Records for the task —
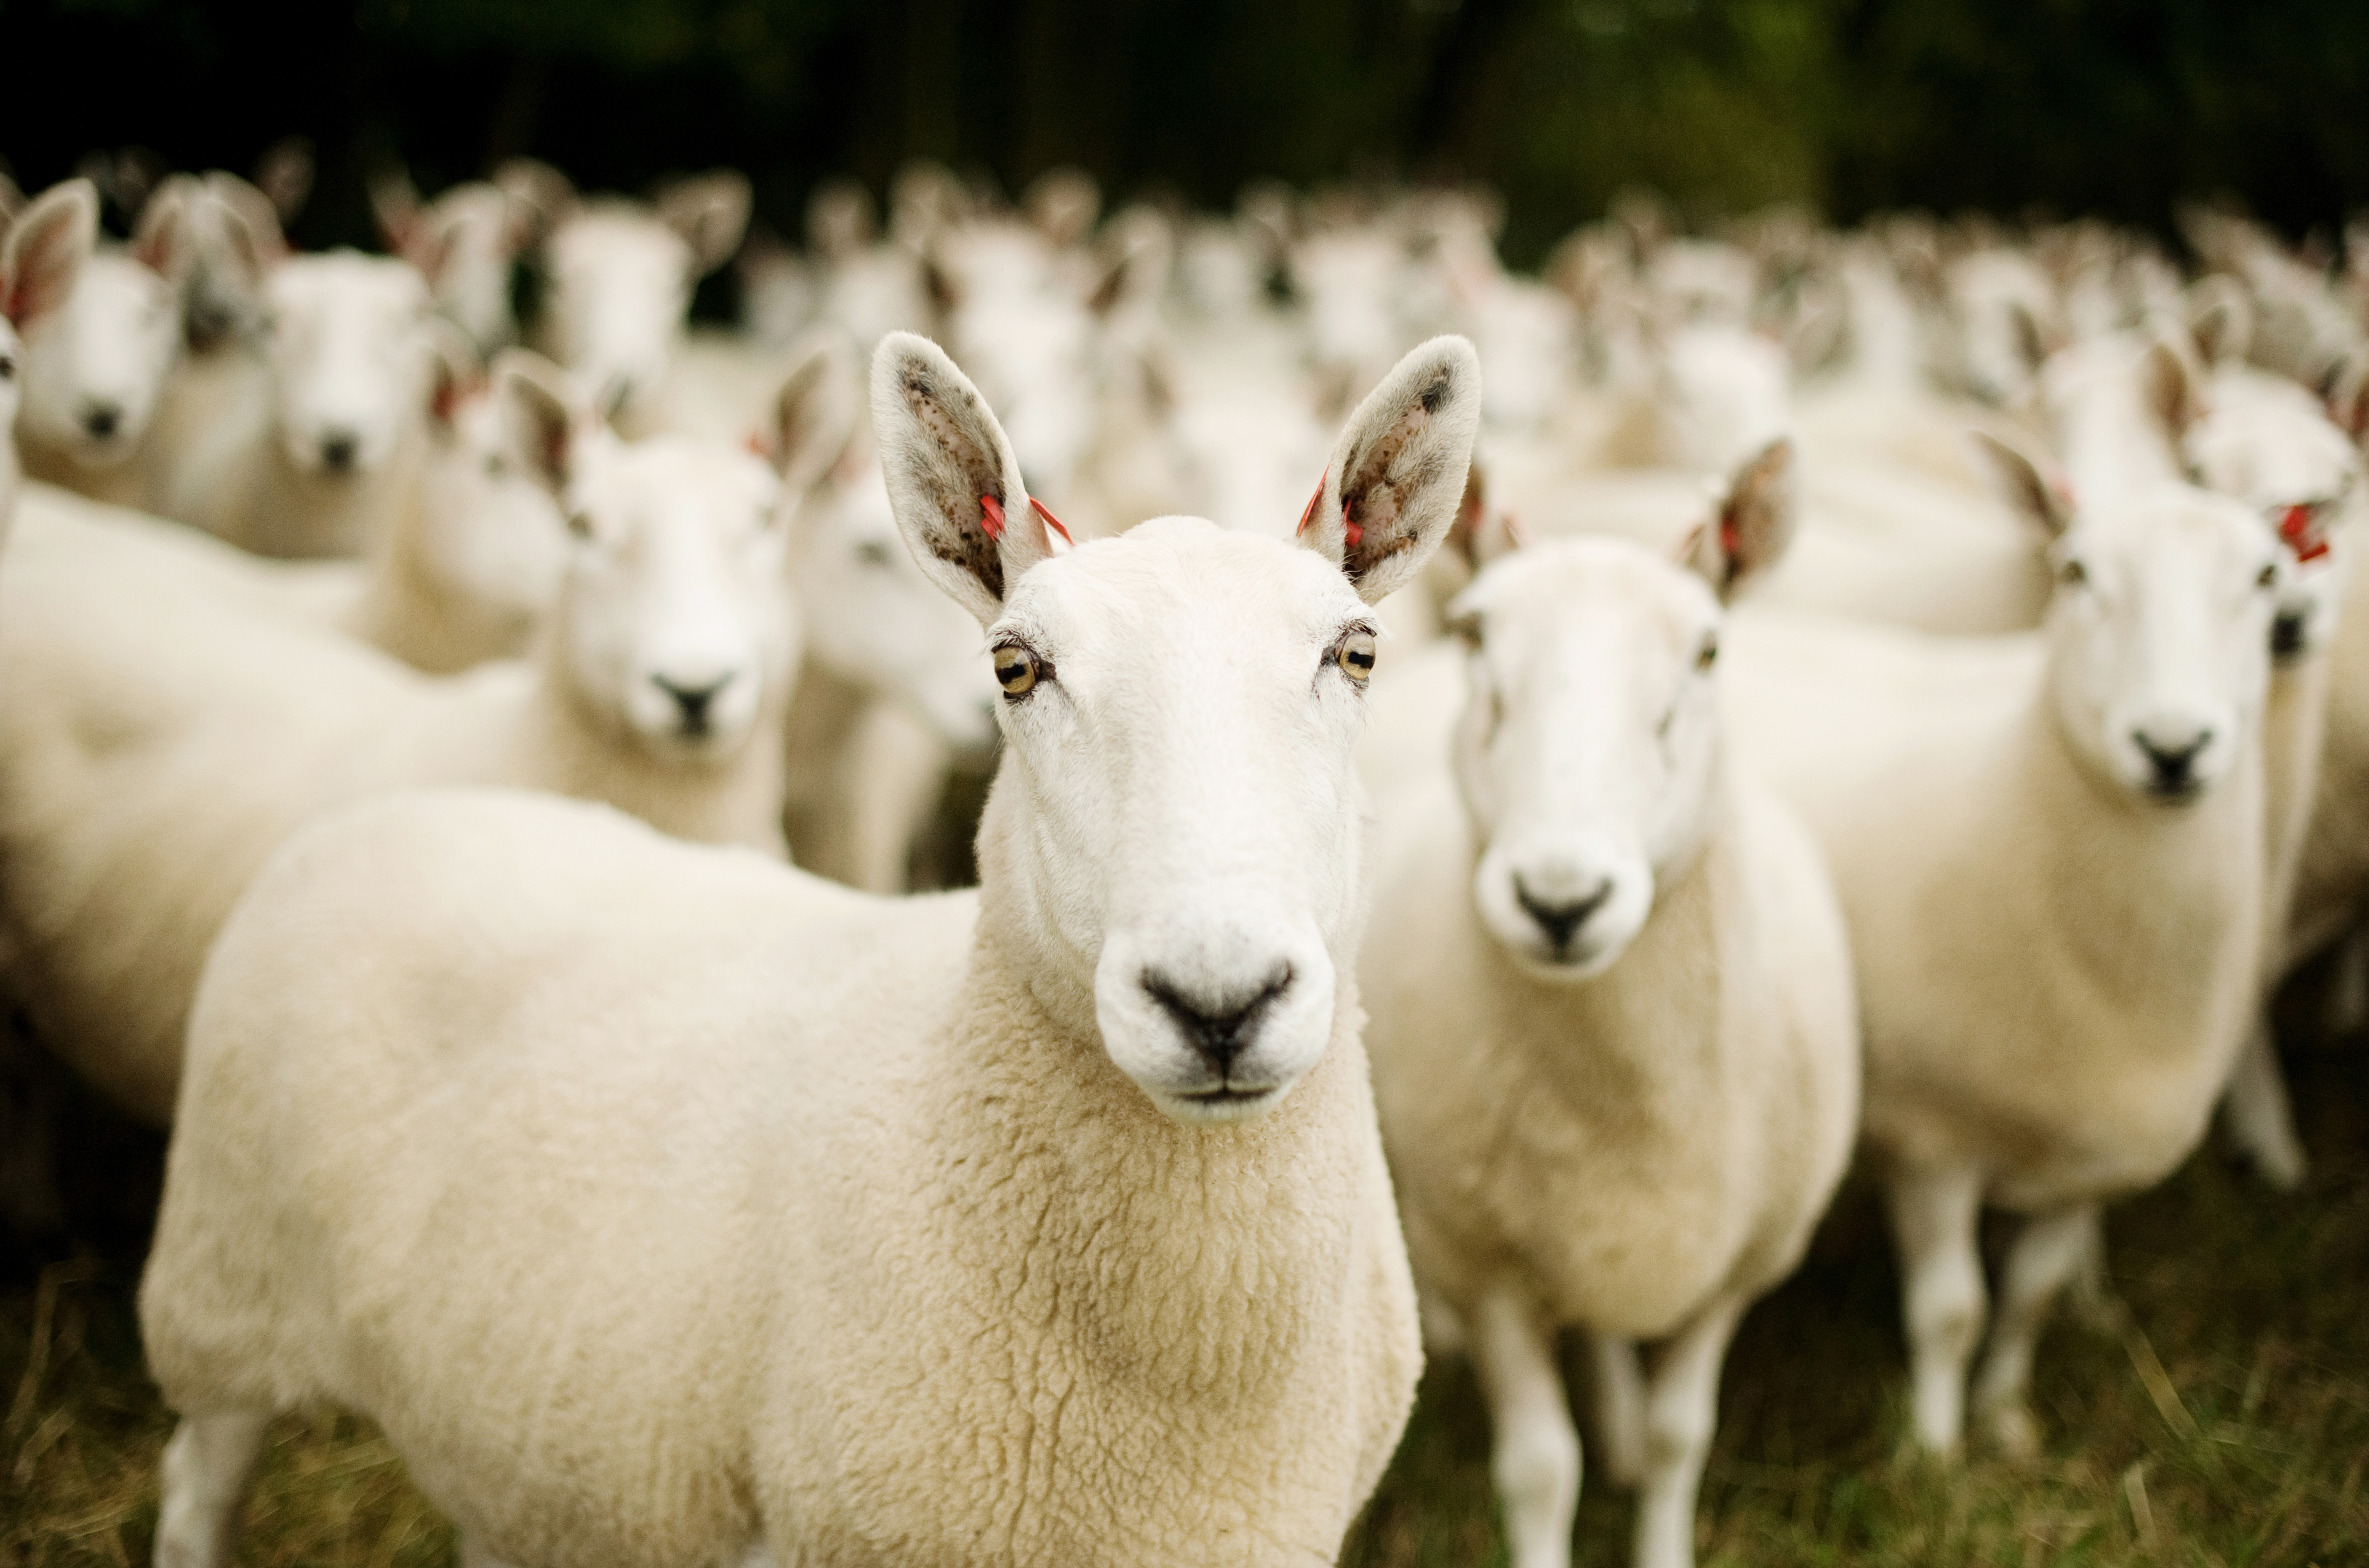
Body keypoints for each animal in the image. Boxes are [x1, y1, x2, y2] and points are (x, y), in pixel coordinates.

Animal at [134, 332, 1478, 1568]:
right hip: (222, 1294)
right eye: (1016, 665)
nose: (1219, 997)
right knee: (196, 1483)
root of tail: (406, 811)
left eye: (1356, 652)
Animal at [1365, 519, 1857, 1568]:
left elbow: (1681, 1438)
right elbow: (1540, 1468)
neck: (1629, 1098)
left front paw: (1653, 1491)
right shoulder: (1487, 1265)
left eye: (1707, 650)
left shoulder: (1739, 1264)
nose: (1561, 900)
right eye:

Task to complete —
Identify the lines above that contain the word "left", then copy them.

Response to the task —
left eye: (1356, 652)
left elbow: (1681, 1438)
left front paw: (1653, 1491)
left eye: (1707, 650)
left shoulder: (1739, 1264)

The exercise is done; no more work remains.